Detect T-cell clonal expansion from single-cell RNA sequencing data without paired TCR sequencing

PreprintDocumentationInstallationQuick StartUsage GuideCitation

scXpand Datasets Overview

A framework for predicting T-cell clonal expansion from single-cell RNA sequencing data.

Manuscript in preparation - detailed methodology and benchmarks coming soon.

scXpand follows the scverse ecosystem <https://scverse.org/>_ standards for single-cell analysis tools.

View full documentation for comprehensive guides and API reference.


Features

  • Multiple Model Architectures:
    • Autoencoder-based: Encoder-decoder with reconstruction and classification heads
    • MLP: Multi-layer perceptron
    • LightGBM: Gradient boosted decision trees
    • Linear Models: Logistic regression and support vector machines
  • Scalable Processing: Handles millions of cells with memory-efficient data streaming from disk during training
  • Automated Hyperparameter Optimization: Built-in Optuna integration for model tuning

Installation

Installing the Published Package: For regular use

scXpand is available in two variants to match your hardware:

NVIDIA GPU with CUDA Support

  • Using pip:
    pip install --upgrade scxpand-cuda --extra-index-url https://download.pytorch.org/whl/cu128
    
  • Using uv:
    uv pip install --upgrade scxpand-cuda --extra-index-url https://download.pytorch.org/whl/cu128 --index-strategy unsafe-best-match
    

CPU, Apple Silicon, or Non-CUDA GPUs

  • Using pip:
    pip install --upgrade scxpand
    
  • Using uv:
    uv pip install --upgrade scxpand
    
Local Development Setup: For contributing or working with the source code

If you want to contribute or work with the latest source code, follow these steps:

  1. Clone the repository:

    git clone https://github.com/yizhak-lab-ccg/scXpand.git
    cd scXpand
    
  2. Install uv (if not already installed):

    # Follow the installation guide: https://docs.astral.sh/uv/getting-started/installation/
    # Verify installation:
    uv --version
    
  3. Install in development mode:

    uv pip install -e ".[dev]"
    
  4. Install pre-commit hooks:

    pre-commit install
    
  5. For PyTorch installation (optional):

    Using uv with automatic backend selection (Recommended):

    uv pip install torch torchvision torchaudio --torch-backend=auto
    

    This automatically detects your system's optimal PyTorch backend (CUDA if available, otherwise CPU/MPS).

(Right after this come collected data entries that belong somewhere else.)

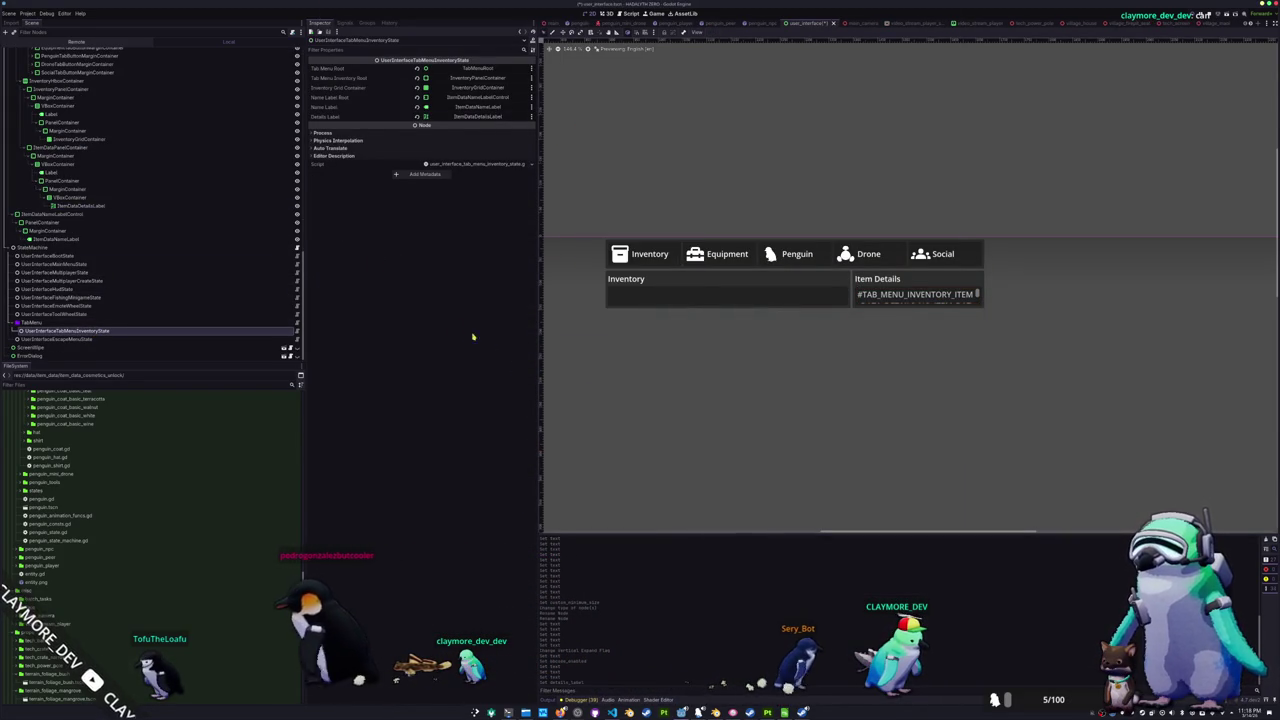
key("alt+Tab")
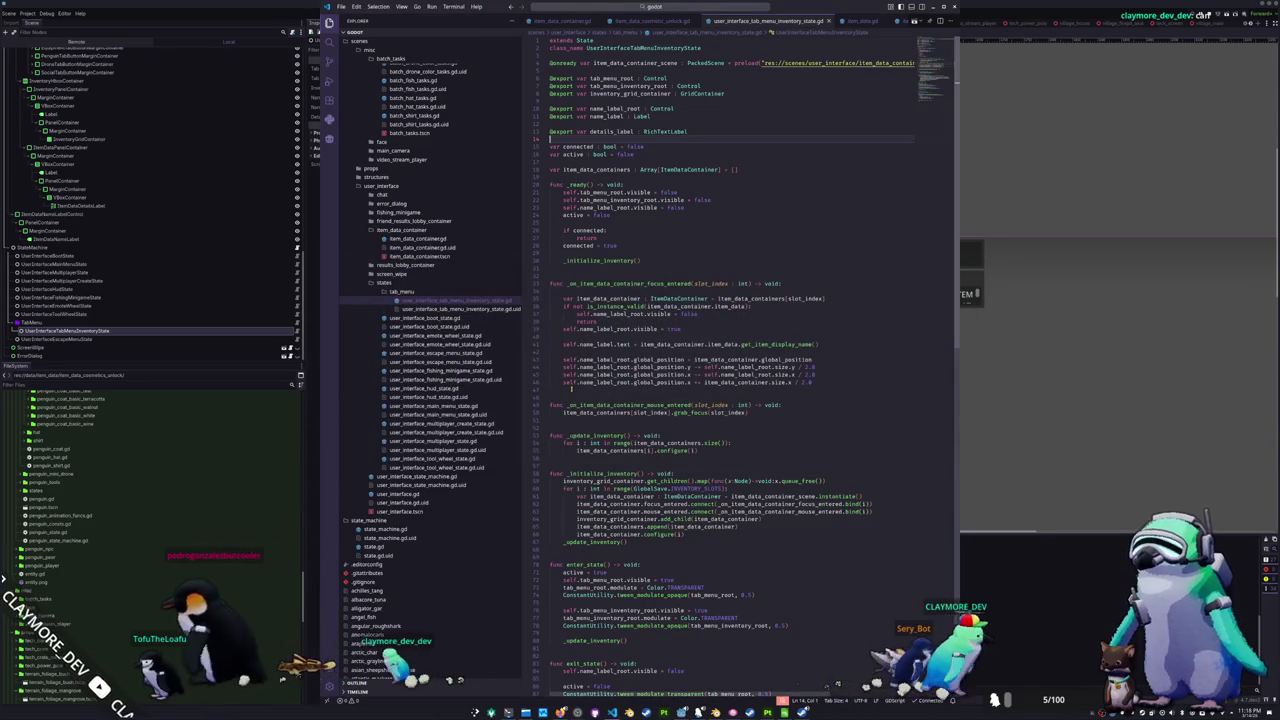
- Call _clear_details() in both enter_state and exit_state
left_click(614, 389)
scroll(556, 320, "down", 1)
scroll(556, 320, "down", 7)
scroll(561, 335, "down", 2)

See the full installation guide for detailed setup instructions.


Quick Start

import scxpand
# Make sure that "your_data.h5ad" includes only T cells for the results to be meaningful
# Ensure that "your_data.var_names" are provided as Ensembl IDs (as the pre-trained models were trained using this gene representation)
# Please refer to our documentation for more information

# List available pre-trained models
scxpand.list_pretrained_models()

# Run inference with automatic model download
results = scxpand.run_inference(
    model_name="pan_cancer_autoencoder",  # default model
    data_path="your_data.h5ad"
)

# Access predictions
predictions = results.predictions
if results.has_metrics:
    print(f"AUROC: {results.get_auroc():.3f}")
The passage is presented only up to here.